In this compound, sodium is the cation (Na^+) and dicyanobis(oxalato)ferrate(III) is the anion. Ferrate(III) has an oxidation state of +3, so we have Fe(CN)2(C2O4)2^3-. Now, we determine the number of each ion to balance their charges: three sodium ions (Na^+) and one dicyanobis(oxalato)ferrate(III) anion (Fe(CN)2(C2O4)2^3-). So, the chemical formula of sodium dicyanobis(oxalato)ferrate(III) is \[Na_3[Fe(CN)_2(C_2O_4)_2]\].

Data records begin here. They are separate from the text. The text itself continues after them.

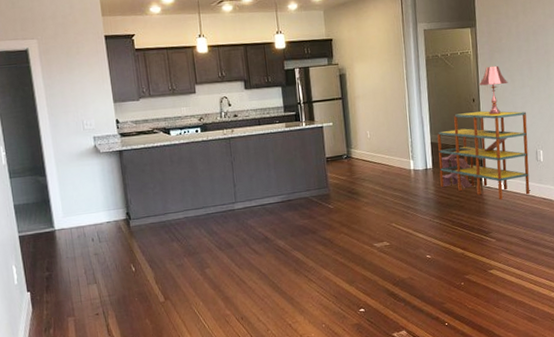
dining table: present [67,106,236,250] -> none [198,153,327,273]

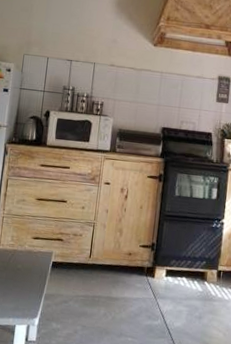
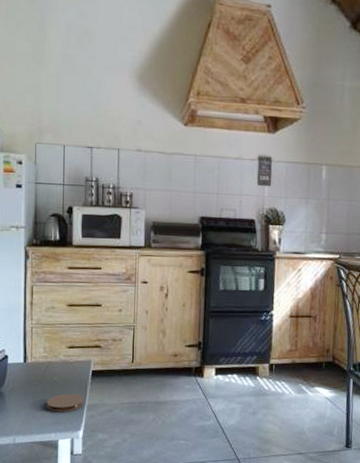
coaster: none [8,281,43,300] -> present [47,393,84,413]

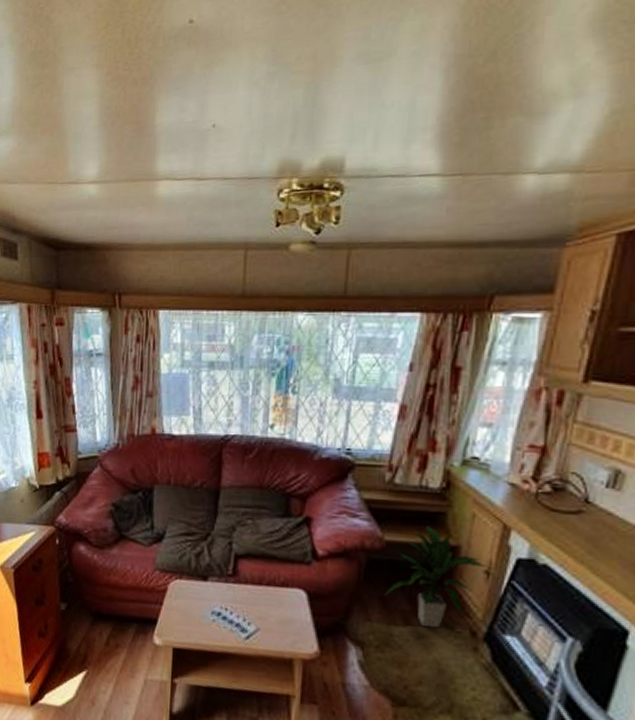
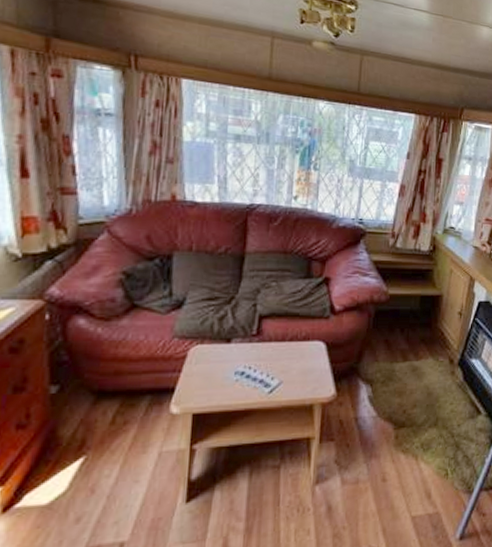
indoor plant: present [385,526,488,629] -> none [389,280,460,361]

d. triamminechloroethylenediaminechromium(III) iodide

Here, triamminechloroethylenediaminechromium(III) is the cation and iodide is the anion. The cation consists of chromium with an oxidation state of +3, three ammonia ligands (NH3), one chloro ligand (Cl), and one ethylenediamine ligand (en, which is C2H4(NH2)2). Therefore, the formula for triamminechloroethylenediaminechromium(III) cation is [Cr(NH3)3Cl(en)]^3+. Iodide anion has the formula I^-. Now, we determine the number of each ion to balance their charges: one triamminechloroethylenediaminechromium(III) cation [Cr(NH3)3Cl(en)]^3+ and three iodide anions I^-. So, the chemical formula of triamminechloroethylenediaminechromium(III) iodide is \[[Cr(NH_3)_3Cl(en)]I_3\].